A revacinação em intervalos frequentes (cerca de 6 meses) é recomendada uma vez que a duração da imunidade induzida pela vacina é relativamente curta. 
O uso extensivo de vacinas não elimina as infeções por EHV e o impacto financeiro anual mundial desta doença é bastante elevado. 
Deverá ser realizada uma primovacinação – duas administrações com 1 mês de intervalo, depois revacinação 6 meses depois. Os animais deverão ser revacinados a cada 6 meses. 
 
Medidas de biossegurança 
 
1. Os cavalos que regressam a casa devem ser mantidos em isolamento, separados dos restantes equídeos. 
2. A zona de isolamento deverá situar-se num edifício fisicamente separado dos demais, por uma distancia considerável. 
3. Os animais em isolamento devem contactar com pessoas que não tenham contacto com os outros cavalos. 
4. Deverá ser colocado um pedilúvio à porta de cada box. Os tratadores devem utilizar roupa protetora (bata ou fato-macaco) que deverá estar alocada a cada cavalo, devendo trocar de roupa quando muda de uma box para outra. Recomenda-se a lavagem frequente das mãos e sempre que se move de um cavalo para outro. 

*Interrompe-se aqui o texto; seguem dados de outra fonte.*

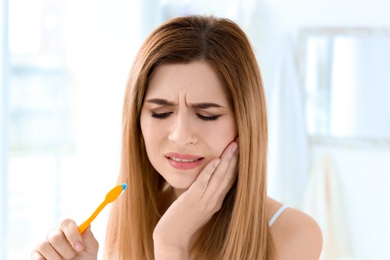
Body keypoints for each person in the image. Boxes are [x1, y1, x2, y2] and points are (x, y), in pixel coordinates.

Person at [32, 15, 322, 259]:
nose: (181, 136)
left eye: (207, 115)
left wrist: (171, 243)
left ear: (245, 124)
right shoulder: (130, 216)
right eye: (160, 112)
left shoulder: (293, 234)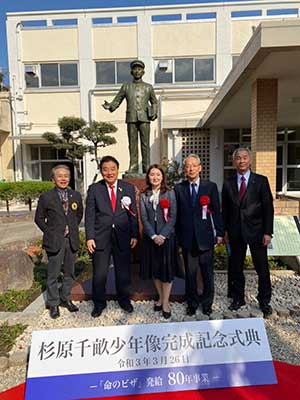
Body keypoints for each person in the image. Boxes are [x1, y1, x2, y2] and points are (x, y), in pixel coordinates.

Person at [222, 148, 274, 317]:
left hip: (257, 231)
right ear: (234, 161)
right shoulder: (228, 182)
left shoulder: (261, 181)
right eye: (238, 158)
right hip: (236, 231)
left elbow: (268, 208)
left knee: (262, 268)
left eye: (245, 158)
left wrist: (268, 232)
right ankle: (238, 298)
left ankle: (264, 300)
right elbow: (225, 210)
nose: (242, 161)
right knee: (236, 267)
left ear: (250, 160)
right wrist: (225, 231)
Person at [85, 155, 138, 318]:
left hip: (122, 235)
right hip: (101, 236)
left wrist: (134, 234)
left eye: (112, 169)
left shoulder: (127, 188)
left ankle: (124, 300)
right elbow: (90, 215)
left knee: (123, 270)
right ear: (101, 172)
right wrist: (89, 237)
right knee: (100, 272)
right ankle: (99, 303)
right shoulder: (95, 189)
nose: (109, 172)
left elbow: (133, 213)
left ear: (117, 170)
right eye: (105, 169)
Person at [174, 154, 223, 316]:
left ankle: (207, 303)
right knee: (190, 273)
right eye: (187, 166)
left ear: (200, 168)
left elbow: (216, 211)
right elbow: (177, 215)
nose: (191, 168)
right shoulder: (179, 188)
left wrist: (220, 233)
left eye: (194, 165)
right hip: (187, 239)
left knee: (207, 272)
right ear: (184, 169)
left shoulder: (210, 187)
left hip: (206, 237)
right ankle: (192, 303)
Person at [35, 165, 83, 319]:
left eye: (66, 176)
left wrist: (72, 228)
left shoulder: (75, 195)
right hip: (55, 240)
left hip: (71, 239)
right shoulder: (46, 197)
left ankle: (66, 298)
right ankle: (54, 303)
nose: (63, 179)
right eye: (60, 176)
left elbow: (79, 214)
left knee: (69, 272)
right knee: (53, 274)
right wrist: (50, 232)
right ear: (53, 179)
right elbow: (39, 218)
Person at [140, 165, 183, 319]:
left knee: (167, 271)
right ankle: (160, 297)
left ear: (162, 177)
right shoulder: (144, 195)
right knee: (155, 270)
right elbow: (144, 218)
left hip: (167, 237)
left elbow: (173, 216)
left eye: (158, 174)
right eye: (152, 174)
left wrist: (163, 235)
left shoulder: (170, 193)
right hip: (150, 238)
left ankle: (165, 302)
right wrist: (153, 236)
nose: (155, 177)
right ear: (148, 177)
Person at [102, 59, 157, 174]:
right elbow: (118, 99)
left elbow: (154, 102)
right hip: (131, 117)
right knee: (132, 144)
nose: (137, 71)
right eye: (135, 69)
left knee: (145, 144)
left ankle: (146, 167)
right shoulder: (126, 87)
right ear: (131, 72)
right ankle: (133, 167)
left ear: (143, 72)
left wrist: (154, 112)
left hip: (144, 118)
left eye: (139, 69)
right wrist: (111, 106)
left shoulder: (148, 87)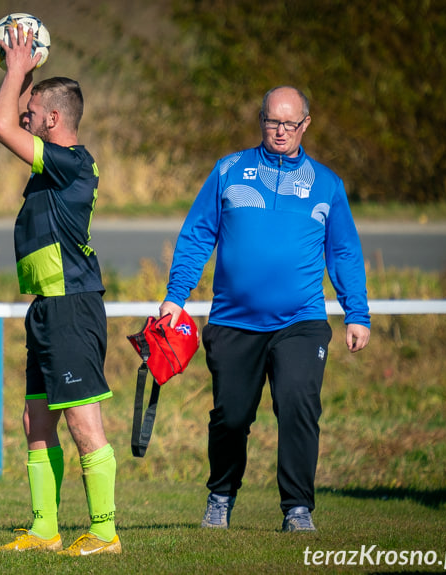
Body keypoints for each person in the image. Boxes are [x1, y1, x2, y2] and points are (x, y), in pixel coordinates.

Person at [160, 86, 371, 533]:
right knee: (231, 417)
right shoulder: (229, 170)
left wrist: (357, 312)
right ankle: (221, 496)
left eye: (290, 123)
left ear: (305, 125)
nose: (280, 130)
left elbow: (345, 253)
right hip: (233, 321)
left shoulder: (327, 184)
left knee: (298, 405)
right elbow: (197, 235)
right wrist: (175, 297)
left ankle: (297, 509)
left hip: (302, 322)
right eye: (272, 121)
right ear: (261, 119)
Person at [0, 24, 120, 556]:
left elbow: (0, 125)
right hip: (46, 308)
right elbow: (14, 117)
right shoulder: (52, 161)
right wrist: (26, 70)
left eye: (35, 110)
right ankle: (45, 529)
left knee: (83, 421)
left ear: (55, 119)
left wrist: (20, 68)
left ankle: (105, 532)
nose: (26, 115)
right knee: (35, 419)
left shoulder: (73, 162)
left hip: (72, 307)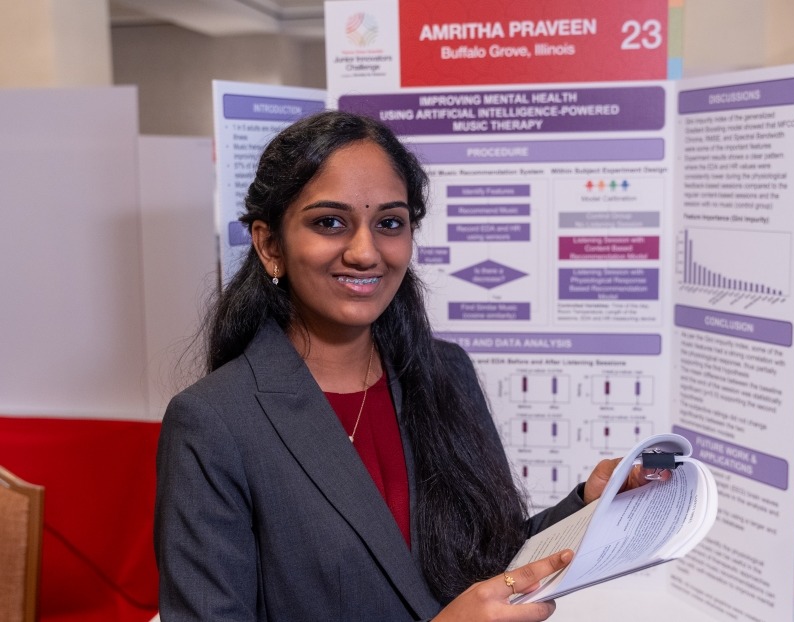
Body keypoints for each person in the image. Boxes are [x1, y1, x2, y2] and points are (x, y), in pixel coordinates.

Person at [154, 110, 659, 621]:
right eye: (329, 222)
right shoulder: (214, 422)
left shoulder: (446, 372)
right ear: (269, 244)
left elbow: (484, 564)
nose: (365, 251)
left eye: (389, 223)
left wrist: (590, 506)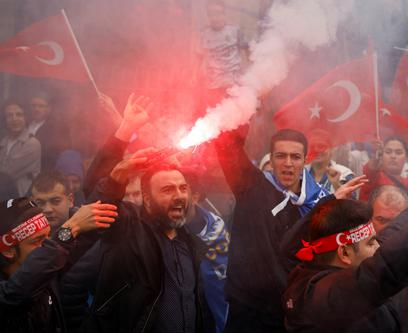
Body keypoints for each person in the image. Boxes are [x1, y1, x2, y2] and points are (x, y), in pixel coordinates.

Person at [282, 148, 408, 332]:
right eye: (371, 243)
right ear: (345, 253)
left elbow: (396, 230)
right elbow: (388, 266)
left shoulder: (323, 269)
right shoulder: (325, 296)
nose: (380, 246)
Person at [215, 125, 330, 332]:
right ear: (271, 158)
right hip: (248, 311)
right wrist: (246, 102)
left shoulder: (320, 202)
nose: (288, 164)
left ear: (306, 160)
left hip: (292, 313)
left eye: (295, 157)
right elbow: (227, 145)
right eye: (280, 156)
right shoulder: (251, 186)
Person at [82, 155, 213, 332]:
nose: (179, 196)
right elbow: (99, 207)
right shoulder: (128, 231)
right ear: (147, 199)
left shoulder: (192, 244)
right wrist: (119, 173)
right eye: (168, 190)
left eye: (183, 188)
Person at [0, 197, 117, 332]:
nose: (46, 246)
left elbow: (87, 230)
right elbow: (16, 293)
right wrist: (69, 228)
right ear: (8, 250)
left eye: (48, 236)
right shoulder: (9, 292)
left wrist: (113, 184)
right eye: (37, 241)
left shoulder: (48, 271)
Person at [196, 0, 246, 101]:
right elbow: (199, 58)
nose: (215, 18)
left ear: (224, 14)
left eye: (218, 13)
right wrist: (198, 78)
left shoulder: (235, 32)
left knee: (237, 115)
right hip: (213, 87)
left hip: (234, 85)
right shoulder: (203, 34)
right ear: (208, 16)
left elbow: (248, 51)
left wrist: (248, 76)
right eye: (211, 14)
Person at [0, 102, 41, 197]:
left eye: (19, 114)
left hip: (21, 198)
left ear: (25, 118)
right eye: (9, 115)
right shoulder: (3, 141)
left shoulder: (32, 143)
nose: (14, 119)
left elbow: (7, 172)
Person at [27, 92, 71, 170]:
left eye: (41, 106)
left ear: (49, 109)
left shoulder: (57, 128)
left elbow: (57, 154)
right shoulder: (25, 125)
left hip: (45, 172)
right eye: (34, 106)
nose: (36, 109)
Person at [359, 137, 408, 201]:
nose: (393, 156)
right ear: (381, 155)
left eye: (398, 153)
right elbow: (371, 170)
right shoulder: (374, 177)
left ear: (406, 158)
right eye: (388, 152)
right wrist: (376, 154)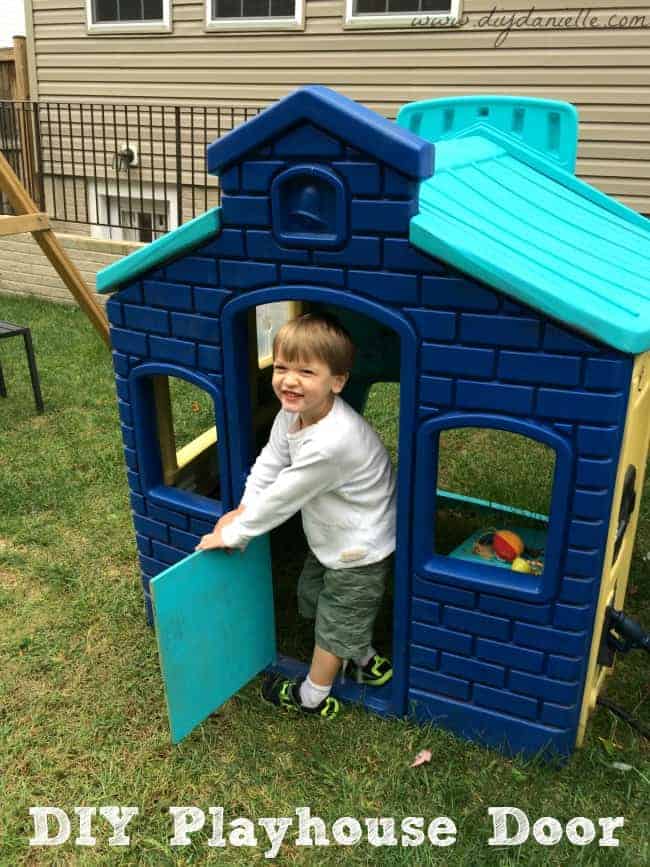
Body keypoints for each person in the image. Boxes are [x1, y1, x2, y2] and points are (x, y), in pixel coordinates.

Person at [196, 312, 396, 719]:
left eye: (306, 371)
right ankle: (363, 659)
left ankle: (312, 696)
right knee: (314, 597)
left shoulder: (333, 442)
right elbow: (271, 462)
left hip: (361, 547)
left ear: (337, 382)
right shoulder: (293, 413)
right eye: (282, 367)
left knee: (335, 623)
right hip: (333, 533)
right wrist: (242, 509)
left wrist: (236, 533)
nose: (289, 380)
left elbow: (286, 494)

5. Não deverão ser partilhados quaisquer equipamentos (arreios, cabeçadas…) 
6. As forquilhas e vassouras devem ser lavadas e desinfetadas com frequência e sempre que se muda de uma box para outra. 

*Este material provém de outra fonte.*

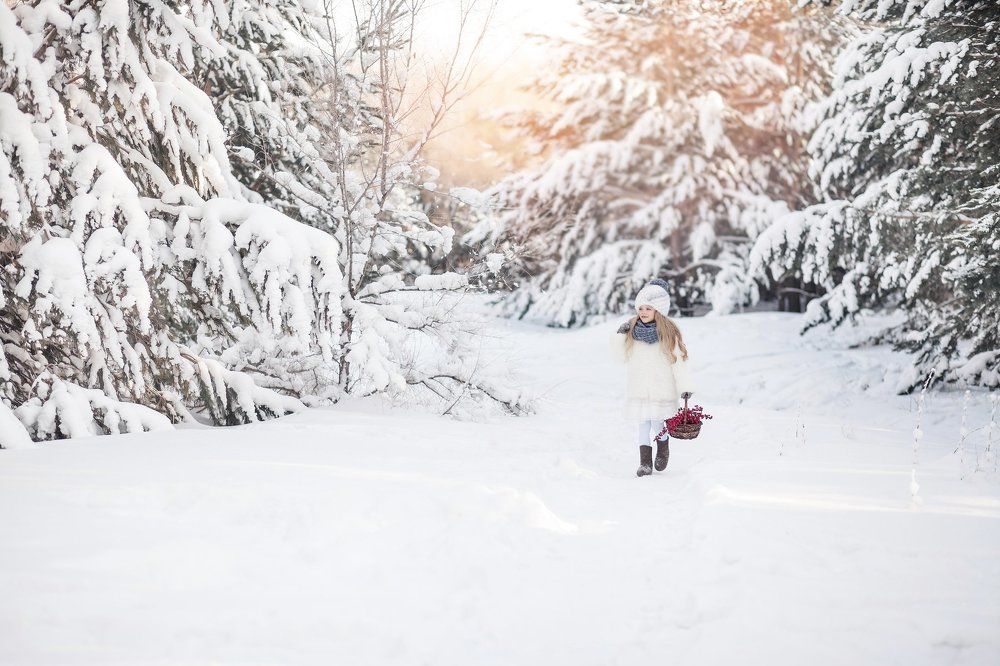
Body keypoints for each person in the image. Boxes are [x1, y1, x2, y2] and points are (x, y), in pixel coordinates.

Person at [610, 279, 694, 477]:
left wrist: (685, 386)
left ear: (659, 310)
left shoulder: (668, 334)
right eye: (641, 308)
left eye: (649, 308)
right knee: (643, 424)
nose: (643, 312)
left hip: (660, 388)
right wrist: (619, 336)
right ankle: (645, 463)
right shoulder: (632, 331)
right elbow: (619, 356)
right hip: (639, 387)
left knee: (657, 422)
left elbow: (678, 361)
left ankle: (662, 450)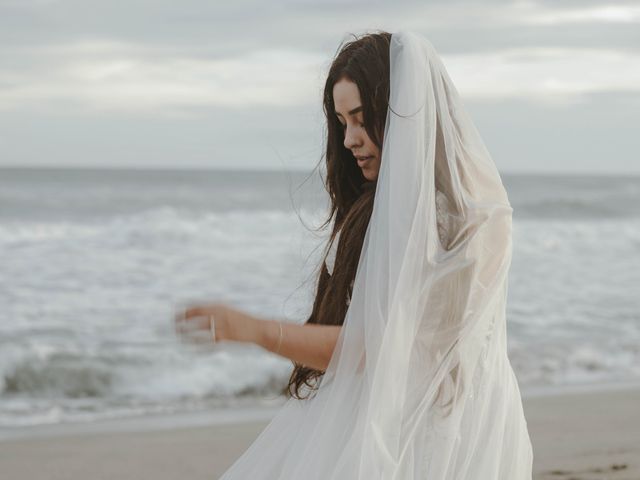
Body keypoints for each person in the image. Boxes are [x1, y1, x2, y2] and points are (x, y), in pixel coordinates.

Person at [175, 29, 534, 479]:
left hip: (422, 429)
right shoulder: (426, 207)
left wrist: (254, 329)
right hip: (431, 415)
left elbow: (371, 348)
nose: (349, 140)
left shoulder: (442, 222)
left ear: (403, 115)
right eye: (343, 121)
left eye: (362, 119)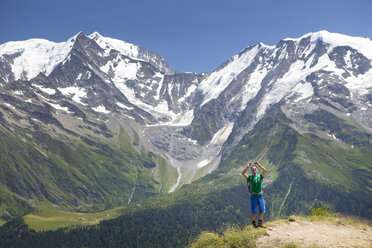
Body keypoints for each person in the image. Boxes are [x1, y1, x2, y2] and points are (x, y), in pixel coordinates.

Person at [242, 161, 267, 228]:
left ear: (257, 170)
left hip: (260, 195)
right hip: (253, 196)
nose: (254, 170)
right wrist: (247, 167)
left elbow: (265, 170)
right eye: (252, 169)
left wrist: (259, 165)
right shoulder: (250, 178)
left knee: (262, 209)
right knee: (254, 210)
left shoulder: (260, 176)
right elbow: (243, 173)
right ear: (251, 171)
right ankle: (254, 224)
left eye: (255, 169)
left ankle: (260, 223)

7. Deve ser feita uma vigilância clínica frequente de todos os cavalos, incluindo os que não foram movimentados. Recomenda-se o registo da temperatura corporal (rectal) duas vezes por dia, para cada cavalo. 
Estas recomendações aplicam-se tanto a animais vacinados, como a animais não vacinados.

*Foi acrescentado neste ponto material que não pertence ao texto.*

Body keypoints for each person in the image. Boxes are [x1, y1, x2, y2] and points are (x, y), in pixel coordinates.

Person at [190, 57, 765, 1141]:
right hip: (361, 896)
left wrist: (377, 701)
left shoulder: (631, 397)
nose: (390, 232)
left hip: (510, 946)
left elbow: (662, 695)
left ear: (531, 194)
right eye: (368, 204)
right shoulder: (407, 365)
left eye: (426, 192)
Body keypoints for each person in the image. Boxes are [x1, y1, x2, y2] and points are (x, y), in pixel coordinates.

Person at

Matriz\ResultadoPositivoNegativo
SangueVirémia, provável infeção ativaAusência de deteção de virémia ativa
ZaragatoaEliminação do vírus ativoAusência de eliminação do vírus detetável

Médicos Veterinários 
 
1. Limpeza e desinfeção 
– As visitas a animais com sinais clínicos suspeitos deverão ser efetuadas no final do dia, para prevenir a eventual transmissão; 
– Utilização de um viricida;  
2- Veículos 
– Manter o interior do veículo limpo e lavagem do exterior frequentemente; 
– Em caso de suspeita de doença numa exploração, o veículo deverá ser mantido no exterior da mesma; 
3 – Equipamento de proteção individual 
– Preferencialmente utilizar equipamento descartável em caso de suspeita de doença; 
– Utilização de luvas descartáveis e lavagem das mãos com desinfetante entre animais examinados; 
– Desinfeção das botas antes de sair da exploração; 
4 – Equipamento de uso veterinário 
– Todo o equipamento utilizado deverá ser limpo entre animais examinados e desinfetado no final da visita; 
– O material cirúrgico eventualmente utilizado deverá ser desinfetado. 
 
Um dos maiores fatores de risco inclui as deslocações e aglomerações de grupos de cavalos, pelo que, não se recomenda a circulação dos equinos e participação em eventos e competições durante o período do surto, incluindo os animais vacinados.